Counselor Dispositional Expectations
Dispositions are the values, commitments, and professional ethics that influence behaviors toward others, and, if sincerely held, dispositions lead to actions and patterns of professional conduct. The Grand Canyon University Counseling Program’s dispositions adhere to the University’s mission statement, as well as to the established counseling profession codes of ethics.
The Grand Canyon University Counseling Program have adopted the following dispositions for its students derived from the American Counseling Association (ACA) Code of Ethics. Although these dispositions are not all inclusive, they do represent values and qualities that are warranted by counseling students. Students who fail to adhere to or demonstrate such dispositions may be subject to disciplinary actions.
· Psychological Fitness: Counselors* are aware and assess their motives for pursuing the counseling profession. They are aware of their unfinished emotional and/or mental health issues, and resolve them before starting to provide counseling services to others. Counselors engage in self-care and seek resolutions to issues that arise during their practice. Counselors adhere to the American Counseling Association (ACA) Code of Ethics and/or the NAADAC, the Association for Addiction Professionals Code of Ethics.
· Self-Awareness: Counselors are aware of their personal moral, ethical, and value systems and provide counseling services with objectivity, justice, fidelity, veracity, and benevolence. Counselors are acutely aware of their personal limitations in providing services, and are willing to refer clients to another provider when necessary.
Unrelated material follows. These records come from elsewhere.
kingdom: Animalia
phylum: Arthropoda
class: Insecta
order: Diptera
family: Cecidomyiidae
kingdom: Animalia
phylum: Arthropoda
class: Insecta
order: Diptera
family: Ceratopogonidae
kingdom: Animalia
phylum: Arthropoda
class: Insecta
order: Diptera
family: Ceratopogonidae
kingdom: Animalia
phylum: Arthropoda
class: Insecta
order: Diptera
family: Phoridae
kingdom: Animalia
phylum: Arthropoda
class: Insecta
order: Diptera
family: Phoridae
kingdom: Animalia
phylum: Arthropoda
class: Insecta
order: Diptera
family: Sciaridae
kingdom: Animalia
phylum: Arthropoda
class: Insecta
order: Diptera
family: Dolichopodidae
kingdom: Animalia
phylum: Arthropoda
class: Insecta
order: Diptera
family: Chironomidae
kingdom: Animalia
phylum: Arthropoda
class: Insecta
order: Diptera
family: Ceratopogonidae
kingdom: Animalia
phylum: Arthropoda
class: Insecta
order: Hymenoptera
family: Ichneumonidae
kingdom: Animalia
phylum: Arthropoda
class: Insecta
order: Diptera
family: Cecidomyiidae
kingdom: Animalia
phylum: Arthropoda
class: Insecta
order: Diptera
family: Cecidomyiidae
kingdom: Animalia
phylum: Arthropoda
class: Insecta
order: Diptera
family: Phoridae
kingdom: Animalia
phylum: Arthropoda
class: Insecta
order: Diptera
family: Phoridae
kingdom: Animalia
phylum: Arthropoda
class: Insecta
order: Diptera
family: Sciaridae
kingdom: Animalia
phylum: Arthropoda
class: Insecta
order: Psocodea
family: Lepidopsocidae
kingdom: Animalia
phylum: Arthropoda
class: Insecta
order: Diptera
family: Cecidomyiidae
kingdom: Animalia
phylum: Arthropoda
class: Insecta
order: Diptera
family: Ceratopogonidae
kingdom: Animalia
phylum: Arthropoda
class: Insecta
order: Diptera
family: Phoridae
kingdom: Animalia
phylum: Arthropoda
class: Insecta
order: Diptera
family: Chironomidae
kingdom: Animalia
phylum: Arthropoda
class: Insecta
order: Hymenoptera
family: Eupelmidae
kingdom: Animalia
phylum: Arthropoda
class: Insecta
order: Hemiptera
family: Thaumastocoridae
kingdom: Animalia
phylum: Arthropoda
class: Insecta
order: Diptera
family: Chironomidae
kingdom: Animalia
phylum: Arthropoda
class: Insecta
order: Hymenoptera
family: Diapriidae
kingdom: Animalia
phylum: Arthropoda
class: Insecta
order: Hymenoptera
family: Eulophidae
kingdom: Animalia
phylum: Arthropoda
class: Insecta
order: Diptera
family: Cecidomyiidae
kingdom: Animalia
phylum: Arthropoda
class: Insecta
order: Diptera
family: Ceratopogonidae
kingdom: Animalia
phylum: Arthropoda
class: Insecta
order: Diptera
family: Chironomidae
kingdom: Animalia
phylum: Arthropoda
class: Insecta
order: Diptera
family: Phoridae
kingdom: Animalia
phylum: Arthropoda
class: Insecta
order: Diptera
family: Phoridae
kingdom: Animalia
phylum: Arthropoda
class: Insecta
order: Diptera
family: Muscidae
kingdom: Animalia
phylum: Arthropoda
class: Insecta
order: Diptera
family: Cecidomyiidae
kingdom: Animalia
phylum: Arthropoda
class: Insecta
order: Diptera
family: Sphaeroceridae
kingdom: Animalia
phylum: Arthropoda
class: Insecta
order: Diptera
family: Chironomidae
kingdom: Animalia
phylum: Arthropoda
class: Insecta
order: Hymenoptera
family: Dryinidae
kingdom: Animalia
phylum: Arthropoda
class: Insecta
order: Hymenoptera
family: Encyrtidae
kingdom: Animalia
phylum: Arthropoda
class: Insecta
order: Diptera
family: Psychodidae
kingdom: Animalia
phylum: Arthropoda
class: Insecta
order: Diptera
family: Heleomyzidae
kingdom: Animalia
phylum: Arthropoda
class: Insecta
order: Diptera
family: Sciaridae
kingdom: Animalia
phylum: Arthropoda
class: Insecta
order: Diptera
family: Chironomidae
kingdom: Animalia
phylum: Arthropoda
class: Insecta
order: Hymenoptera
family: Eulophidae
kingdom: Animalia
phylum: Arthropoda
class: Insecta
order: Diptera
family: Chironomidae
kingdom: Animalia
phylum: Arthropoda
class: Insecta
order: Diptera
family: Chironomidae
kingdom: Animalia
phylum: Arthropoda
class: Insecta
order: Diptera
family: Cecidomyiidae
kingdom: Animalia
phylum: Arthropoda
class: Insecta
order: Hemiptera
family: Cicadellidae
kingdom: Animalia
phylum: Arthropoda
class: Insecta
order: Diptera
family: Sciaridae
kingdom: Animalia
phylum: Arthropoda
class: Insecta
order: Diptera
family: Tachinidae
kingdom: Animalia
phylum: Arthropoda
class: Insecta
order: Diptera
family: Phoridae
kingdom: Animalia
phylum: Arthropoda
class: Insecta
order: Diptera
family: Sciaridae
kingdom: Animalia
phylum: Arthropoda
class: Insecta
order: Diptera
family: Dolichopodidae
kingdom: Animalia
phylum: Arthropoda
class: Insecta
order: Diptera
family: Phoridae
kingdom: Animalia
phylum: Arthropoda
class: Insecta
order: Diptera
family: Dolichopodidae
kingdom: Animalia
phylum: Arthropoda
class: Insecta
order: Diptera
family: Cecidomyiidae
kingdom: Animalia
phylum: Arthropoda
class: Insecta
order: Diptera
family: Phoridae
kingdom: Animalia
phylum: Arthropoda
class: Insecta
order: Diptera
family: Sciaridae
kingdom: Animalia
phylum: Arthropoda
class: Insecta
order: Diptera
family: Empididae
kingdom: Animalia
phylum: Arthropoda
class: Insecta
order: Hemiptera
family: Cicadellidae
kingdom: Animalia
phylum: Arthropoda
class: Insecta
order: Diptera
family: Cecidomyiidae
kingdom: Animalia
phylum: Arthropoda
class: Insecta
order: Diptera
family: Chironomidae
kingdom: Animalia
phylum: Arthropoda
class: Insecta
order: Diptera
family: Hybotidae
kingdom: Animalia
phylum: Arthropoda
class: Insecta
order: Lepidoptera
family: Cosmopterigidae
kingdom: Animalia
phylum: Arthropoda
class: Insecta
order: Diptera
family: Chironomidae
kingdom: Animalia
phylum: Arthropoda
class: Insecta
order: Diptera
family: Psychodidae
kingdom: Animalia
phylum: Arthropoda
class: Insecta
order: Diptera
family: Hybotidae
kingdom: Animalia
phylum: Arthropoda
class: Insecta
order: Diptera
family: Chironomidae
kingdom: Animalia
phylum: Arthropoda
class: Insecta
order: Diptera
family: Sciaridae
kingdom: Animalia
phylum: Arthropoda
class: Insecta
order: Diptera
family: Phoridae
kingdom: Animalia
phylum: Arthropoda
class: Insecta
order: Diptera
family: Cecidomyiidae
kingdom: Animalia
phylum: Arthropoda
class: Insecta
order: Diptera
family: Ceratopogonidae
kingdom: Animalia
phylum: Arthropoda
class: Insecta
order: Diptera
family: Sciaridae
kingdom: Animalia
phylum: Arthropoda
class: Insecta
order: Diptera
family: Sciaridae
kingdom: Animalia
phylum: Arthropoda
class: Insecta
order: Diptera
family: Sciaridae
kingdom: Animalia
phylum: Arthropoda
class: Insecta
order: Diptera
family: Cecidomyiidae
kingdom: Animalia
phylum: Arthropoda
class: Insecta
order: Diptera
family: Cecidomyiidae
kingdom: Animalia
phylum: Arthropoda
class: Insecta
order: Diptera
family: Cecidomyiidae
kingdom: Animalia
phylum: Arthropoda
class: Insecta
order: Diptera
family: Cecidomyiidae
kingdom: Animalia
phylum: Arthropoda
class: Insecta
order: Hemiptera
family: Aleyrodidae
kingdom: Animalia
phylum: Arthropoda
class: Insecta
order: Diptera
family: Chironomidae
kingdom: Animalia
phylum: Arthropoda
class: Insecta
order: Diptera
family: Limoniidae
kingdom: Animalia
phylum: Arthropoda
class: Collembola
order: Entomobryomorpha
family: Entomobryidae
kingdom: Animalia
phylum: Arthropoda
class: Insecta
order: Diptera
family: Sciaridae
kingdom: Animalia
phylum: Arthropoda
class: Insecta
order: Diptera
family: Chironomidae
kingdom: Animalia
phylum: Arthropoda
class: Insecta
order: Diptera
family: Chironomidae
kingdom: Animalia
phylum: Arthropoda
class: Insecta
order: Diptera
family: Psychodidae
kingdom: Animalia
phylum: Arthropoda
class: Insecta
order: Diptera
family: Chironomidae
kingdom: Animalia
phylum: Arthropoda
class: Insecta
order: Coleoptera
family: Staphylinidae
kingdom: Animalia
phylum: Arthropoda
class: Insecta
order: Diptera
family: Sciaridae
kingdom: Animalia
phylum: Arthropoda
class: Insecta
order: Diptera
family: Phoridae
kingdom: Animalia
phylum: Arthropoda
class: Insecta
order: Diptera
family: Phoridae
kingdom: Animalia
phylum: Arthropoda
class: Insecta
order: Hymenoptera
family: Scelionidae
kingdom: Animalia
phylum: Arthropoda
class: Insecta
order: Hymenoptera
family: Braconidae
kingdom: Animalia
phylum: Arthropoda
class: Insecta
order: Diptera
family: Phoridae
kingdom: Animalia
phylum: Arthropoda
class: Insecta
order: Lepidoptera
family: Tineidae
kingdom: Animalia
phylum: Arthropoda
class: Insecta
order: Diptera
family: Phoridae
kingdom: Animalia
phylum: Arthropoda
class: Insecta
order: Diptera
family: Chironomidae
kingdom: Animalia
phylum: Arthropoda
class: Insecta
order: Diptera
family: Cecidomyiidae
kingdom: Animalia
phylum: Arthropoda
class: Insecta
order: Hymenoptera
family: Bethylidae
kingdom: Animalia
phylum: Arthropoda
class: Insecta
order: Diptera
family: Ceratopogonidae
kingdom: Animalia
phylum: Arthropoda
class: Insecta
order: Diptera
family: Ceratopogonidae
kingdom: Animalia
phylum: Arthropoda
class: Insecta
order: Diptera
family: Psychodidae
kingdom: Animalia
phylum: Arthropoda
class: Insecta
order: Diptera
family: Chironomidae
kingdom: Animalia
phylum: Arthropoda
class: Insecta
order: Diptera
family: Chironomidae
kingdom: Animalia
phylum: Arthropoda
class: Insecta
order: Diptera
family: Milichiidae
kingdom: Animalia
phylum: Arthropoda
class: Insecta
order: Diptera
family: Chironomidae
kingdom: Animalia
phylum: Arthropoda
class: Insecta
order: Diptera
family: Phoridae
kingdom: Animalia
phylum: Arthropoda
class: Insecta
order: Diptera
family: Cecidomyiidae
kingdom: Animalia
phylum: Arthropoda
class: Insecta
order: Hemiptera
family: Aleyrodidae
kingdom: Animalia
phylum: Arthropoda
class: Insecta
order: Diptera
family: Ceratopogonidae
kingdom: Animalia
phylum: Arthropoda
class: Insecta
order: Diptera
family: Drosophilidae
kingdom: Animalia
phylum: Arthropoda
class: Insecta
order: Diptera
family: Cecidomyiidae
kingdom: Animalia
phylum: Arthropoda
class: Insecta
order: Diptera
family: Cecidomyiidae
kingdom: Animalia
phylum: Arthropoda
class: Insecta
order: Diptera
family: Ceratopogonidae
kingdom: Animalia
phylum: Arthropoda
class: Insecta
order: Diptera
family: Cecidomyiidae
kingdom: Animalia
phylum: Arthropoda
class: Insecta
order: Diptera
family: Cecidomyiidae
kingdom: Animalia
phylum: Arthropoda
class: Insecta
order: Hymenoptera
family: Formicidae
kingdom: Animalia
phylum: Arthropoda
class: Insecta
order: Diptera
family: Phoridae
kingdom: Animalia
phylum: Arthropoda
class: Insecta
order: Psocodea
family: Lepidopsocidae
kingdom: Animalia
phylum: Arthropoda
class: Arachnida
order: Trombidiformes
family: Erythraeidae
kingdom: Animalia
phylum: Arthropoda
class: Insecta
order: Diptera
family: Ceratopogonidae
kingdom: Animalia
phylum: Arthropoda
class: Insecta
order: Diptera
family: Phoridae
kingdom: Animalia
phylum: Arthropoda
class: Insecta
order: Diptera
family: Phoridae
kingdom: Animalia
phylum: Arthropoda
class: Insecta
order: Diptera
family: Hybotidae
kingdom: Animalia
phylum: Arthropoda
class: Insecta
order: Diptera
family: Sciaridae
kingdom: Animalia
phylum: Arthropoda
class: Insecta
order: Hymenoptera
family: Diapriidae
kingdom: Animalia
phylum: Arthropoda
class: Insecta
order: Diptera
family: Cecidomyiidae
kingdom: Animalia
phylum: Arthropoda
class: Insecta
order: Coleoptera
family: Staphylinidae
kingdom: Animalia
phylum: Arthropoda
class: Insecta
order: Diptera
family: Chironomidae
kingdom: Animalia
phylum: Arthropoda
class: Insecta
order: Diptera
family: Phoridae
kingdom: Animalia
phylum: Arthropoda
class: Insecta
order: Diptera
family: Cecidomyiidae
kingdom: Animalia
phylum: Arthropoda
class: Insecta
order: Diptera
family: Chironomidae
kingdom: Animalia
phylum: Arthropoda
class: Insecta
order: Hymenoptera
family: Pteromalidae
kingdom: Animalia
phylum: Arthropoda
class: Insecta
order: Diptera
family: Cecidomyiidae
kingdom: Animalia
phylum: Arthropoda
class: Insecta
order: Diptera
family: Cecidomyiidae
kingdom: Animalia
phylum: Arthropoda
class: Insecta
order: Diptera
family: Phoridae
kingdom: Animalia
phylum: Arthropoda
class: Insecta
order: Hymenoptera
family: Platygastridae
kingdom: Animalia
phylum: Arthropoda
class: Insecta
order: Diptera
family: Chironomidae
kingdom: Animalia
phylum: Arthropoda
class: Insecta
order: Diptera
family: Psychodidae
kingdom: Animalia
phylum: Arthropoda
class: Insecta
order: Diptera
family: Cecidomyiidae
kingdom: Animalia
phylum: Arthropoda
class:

· Cultural Diversity: Counselors respect, engage, honor, and embrace diversity and a multicultural approach that supports the worth, dignity, potential, and uniqueness of people within their social and cultural context. Counselors promote self-advocacy and assist clients in advocating for empowerment within their cultural context.
· Acceptance: Counselors foster a healthy climate of change by providing and promoting acceptance, and a nonjudgmental environment during the therapeutic process. They understand their personal value system and do not impose their values, attitudes, beliefs, and behaviors on their clients.
· Empathy: Counselors foster understanding, compassion, and avoid any actions that can cause harm to a client. Counselors treat others with dignity and respect.
· Genuineness: Counselors deal truthfully with themselves and their clients, in order to avoid harming their clients.
· Flexibility: Counselors practice a client-centered approach, and align treatment to the client’s goals for therapy.
· Patience: Counselors understand the therapeutic process and respect client’s efforts to gain control over their lives. Counselors encourage an environment that promotes self-empowerment and allows client’s voice in the therapeutic process.
· Amiability: Counselors do not support or engage in any act of discrimination against a prospective, current, or former client. Counselors promote and practice social justice and do not exploit others in their professional relationships.
· Professional Identity: Counselors adhere to regulatory state boards and nationally recognized codes of ethics. Counselors practice only within their scope and competencies. They seek to utilize best practices and empirically supported treatments. Counselors stay current with the counseling profession through seeking continuing education, and by supporting counseling associations.
* The term counselor is used to refer to counselors in training at the graduate level.
American Counseling Association (2014). ACA Code of Ethics. Alexandria, VA: Author.
Walz, G. R., & Bleuer, J. C. (2010). Counselor dispositions: An added dimension for admission decisions. Vistas Online publication, 1, 11-11.